In Wordpress, under manage->files you can see the .htaccess file. This can be used to block a specific set of IP addresses. So I added the following entries in this file (Substitute the actual IP address instead of 127.0.0.1)

order allow,deny
deny from 127.0.0.1
allow from all

So today, I have no comments to moderate. Thank god! :)

Notes

1. There are sophisticated spam fighting tools such as the Akismet which is distributed. I am yet to use it.
2. It is better to disable trackbacks. Tools such as trackback submitter is widely used by spammers.

The yesfollow project - Not a good campaign!
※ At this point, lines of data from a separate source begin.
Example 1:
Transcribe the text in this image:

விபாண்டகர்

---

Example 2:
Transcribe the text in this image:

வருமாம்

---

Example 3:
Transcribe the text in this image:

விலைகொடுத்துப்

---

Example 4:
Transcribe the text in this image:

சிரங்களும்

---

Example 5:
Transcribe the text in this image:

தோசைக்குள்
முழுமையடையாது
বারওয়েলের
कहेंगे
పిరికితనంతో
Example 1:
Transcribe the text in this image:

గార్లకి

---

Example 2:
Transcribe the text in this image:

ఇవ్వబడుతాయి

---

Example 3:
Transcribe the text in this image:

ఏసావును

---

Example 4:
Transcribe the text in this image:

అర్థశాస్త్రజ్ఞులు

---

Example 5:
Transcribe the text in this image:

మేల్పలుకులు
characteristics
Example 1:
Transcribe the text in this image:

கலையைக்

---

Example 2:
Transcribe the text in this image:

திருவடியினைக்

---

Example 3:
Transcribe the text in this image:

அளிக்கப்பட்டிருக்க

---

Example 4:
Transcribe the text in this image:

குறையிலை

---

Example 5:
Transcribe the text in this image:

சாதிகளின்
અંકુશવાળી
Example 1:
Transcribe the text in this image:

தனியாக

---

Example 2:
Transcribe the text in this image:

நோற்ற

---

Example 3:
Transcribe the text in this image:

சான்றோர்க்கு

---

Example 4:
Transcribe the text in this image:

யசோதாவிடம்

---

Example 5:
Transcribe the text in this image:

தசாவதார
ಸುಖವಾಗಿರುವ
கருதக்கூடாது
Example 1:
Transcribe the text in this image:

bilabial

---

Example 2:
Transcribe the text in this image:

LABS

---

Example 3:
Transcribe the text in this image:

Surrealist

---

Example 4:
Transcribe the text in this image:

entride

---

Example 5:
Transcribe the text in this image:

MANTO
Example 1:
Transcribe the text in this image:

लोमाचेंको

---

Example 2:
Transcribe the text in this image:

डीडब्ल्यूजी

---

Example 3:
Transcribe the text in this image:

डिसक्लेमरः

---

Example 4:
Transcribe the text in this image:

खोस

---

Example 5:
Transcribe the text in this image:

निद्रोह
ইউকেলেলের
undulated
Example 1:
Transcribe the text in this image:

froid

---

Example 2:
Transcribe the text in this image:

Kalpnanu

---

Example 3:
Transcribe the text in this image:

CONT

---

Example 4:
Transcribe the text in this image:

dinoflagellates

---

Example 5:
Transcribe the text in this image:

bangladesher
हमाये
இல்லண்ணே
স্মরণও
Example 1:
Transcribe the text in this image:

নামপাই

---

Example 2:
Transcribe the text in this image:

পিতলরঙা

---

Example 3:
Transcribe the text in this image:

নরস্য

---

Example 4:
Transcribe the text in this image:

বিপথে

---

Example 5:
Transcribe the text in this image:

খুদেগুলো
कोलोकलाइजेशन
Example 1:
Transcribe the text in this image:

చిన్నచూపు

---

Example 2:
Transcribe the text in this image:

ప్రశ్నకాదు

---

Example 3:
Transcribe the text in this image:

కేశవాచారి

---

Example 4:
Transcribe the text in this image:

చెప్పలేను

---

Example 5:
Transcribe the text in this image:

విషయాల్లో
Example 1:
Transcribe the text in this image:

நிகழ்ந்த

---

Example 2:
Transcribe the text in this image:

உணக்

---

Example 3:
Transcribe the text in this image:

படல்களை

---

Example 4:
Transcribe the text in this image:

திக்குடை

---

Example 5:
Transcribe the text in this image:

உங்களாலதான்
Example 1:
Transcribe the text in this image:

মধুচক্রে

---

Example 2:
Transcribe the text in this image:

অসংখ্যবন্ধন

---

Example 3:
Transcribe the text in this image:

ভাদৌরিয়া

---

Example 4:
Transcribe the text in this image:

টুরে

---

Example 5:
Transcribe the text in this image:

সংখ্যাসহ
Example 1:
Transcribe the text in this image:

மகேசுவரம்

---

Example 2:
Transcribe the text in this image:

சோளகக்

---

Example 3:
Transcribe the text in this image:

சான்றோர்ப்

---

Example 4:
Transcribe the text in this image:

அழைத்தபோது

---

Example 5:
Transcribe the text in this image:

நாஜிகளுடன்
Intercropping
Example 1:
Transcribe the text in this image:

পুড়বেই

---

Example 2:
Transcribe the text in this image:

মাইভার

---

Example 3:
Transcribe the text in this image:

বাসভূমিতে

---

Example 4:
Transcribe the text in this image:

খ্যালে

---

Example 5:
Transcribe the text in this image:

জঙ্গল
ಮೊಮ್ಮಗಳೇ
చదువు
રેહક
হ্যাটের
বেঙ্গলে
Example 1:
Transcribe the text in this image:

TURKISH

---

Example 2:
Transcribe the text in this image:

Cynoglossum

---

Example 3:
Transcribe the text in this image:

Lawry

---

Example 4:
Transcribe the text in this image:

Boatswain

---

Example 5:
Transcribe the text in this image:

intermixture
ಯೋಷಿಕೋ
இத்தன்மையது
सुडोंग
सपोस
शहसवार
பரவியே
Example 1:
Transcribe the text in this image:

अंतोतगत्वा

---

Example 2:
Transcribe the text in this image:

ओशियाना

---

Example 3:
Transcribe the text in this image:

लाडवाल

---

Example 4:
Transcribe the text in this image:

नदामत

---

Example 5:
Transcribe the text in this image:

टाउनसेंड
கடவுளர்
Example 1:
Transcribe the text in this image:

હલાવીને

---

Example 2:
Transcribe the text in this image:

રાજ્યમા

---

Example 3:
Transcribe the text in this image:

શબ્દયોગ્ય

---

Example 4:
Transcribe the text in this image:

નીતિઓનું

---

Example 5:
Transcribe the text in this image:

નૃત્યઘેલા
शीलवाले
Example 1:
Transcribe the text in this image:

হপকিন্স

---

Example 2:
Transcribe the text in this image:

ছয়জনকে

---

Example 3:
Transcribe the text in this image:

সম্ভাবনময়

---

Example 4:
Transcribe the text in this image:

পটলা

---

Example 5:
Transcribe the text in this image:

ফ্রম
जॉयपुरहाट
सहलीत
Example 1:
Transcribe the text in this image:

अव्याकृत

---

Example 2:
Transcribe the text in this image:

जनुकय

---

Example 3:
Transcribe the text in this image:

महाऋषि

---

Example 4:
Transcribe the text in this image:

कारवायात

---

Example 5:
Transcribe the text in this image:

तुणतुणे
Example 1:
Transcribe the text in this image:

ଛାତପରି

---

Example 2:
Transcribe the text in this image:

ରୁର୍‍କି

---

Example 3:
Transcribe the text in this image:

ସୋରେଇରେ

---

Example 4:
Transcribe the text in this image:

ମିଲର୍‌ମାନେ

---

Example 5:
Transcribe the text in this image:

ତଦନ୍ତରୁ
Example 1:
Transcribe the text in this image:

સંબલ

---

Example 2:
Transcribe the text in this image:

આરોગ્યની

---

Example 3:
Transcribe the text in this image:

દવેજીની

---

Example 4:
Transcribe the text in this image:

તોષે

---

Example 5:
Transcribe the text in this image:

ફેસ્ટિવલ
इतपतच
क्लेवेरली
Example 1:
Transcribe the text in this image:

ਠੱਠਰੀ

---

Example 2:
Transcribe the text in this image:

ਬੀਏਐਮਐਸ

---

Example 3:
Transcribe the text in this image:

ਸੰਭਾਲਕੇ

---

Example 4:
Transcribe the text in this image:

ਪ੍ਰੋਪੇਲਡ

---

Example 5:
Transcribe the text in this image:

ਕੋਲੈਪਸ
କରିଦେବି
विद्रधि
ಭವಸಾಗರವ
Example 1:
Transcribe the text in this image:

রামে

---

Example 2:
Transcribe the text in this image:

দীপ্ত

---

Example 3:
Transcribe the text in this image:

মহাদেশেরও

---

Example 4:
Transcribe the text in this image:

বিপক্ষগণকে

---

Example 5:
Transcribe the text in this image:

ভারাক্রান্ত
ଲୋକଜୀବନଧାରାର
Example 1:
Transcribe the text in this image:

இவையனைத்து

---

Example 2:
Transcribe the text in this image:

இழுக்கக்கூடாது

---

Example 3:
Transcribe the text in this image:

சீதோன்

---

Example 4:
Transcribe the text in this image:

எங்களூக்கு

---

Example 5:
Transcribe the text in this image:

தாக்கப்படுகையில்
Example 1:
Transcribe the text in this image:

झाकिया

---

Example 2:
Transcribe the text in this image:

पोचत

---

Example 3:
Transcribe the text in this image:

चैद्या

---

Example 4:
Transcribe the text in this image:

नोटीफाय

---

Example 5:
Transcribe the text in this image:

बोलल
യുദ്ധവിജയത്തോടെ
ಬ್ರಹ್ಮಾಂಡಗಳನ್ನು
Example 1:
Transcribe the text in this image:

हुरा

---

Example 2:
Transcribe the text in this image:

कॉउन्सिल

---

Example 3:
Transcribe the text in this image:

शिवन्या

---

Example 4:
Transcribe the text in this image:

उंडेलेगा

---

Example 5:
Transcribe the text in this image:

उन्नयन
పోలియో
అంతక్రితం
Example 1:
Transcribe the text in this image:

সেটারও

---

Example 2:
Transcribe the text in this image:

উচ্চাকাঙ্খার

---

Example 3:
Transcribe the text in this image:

Recently I came across the yesfollow project. This is a campaign against “rel=nofollow” attribute usage in blog comments. I can identify with their sentiments, but I don’t agree with them completely. Anyone who adds value to a blog entry by adding meaningful comments do deserve the credit, but only if his comment is related to the content he has on his own site! (For example, if I have a blog on chess and if I comment on a blog which deals with politics, should I get the link credit? I don’t think so!) 

If you are not clear about this whole issue, I will explain it for you.

Whenever you search on a keyword in Google, the web pages returned are based on the Google page ranking. The pages with highest rank will appear first and hence will get more traffic.

Now how is this pagerank determined? One of the key parameters is how many Websites link to your blog or Website. If many people refer your Website, you will have a better pagerank. This is a cool idea and in most cases will ensure that most relevant pages are displayed for a search keyword.

As blogs started appearing in internet scene, people realized that by commenting to blogs, they can increase their pagerank. So spammers started using automated tools to bombard blogs with comments. Soon it was apparent that some mechanism is required to fight the spammers. Then came the “rel=nofollow” attribute.

When “rel=nofollow” is added to a link, Google and other search engines ignore the link for pageranking. This means that there is no advantage in comment spam since your link is worthless.  Soon all the blogging platforms (Wordpress, Movable Type) etc. started added “rel=nofollow” to all the links in the comments automatically.

But unfortunately, this didn’t help in reducing the spam. Spammers have kept their comment bombing on. Sometimes they do get traffic via clicks on the comments.

I do agree with yesfollow that “rel=nofollow” is yet to have any impact on blog spamming. As a blog owner you need to be watchful of spam and should delete it immediately.

But there is a reason why Google wants us to use “rel=nofollow”. Note that relevance of a Web page to a keyword is determined by pagerank. So if I provide a lot of “meaningful and useful” comments on a lot of blogs, I do get a lot of inbound links. But that doesn’t guarantee that my site is relevant to the comment text or search keyword!

Hence if yesfollow becomes  widely used, the pageranking algorithm will have to be modified. Google will have to identify the blog comments and then discount them in pagerank calculation.

Yesfollow guys, pageranking is not to reward someone, but to find sites which is most relevant for a keyword!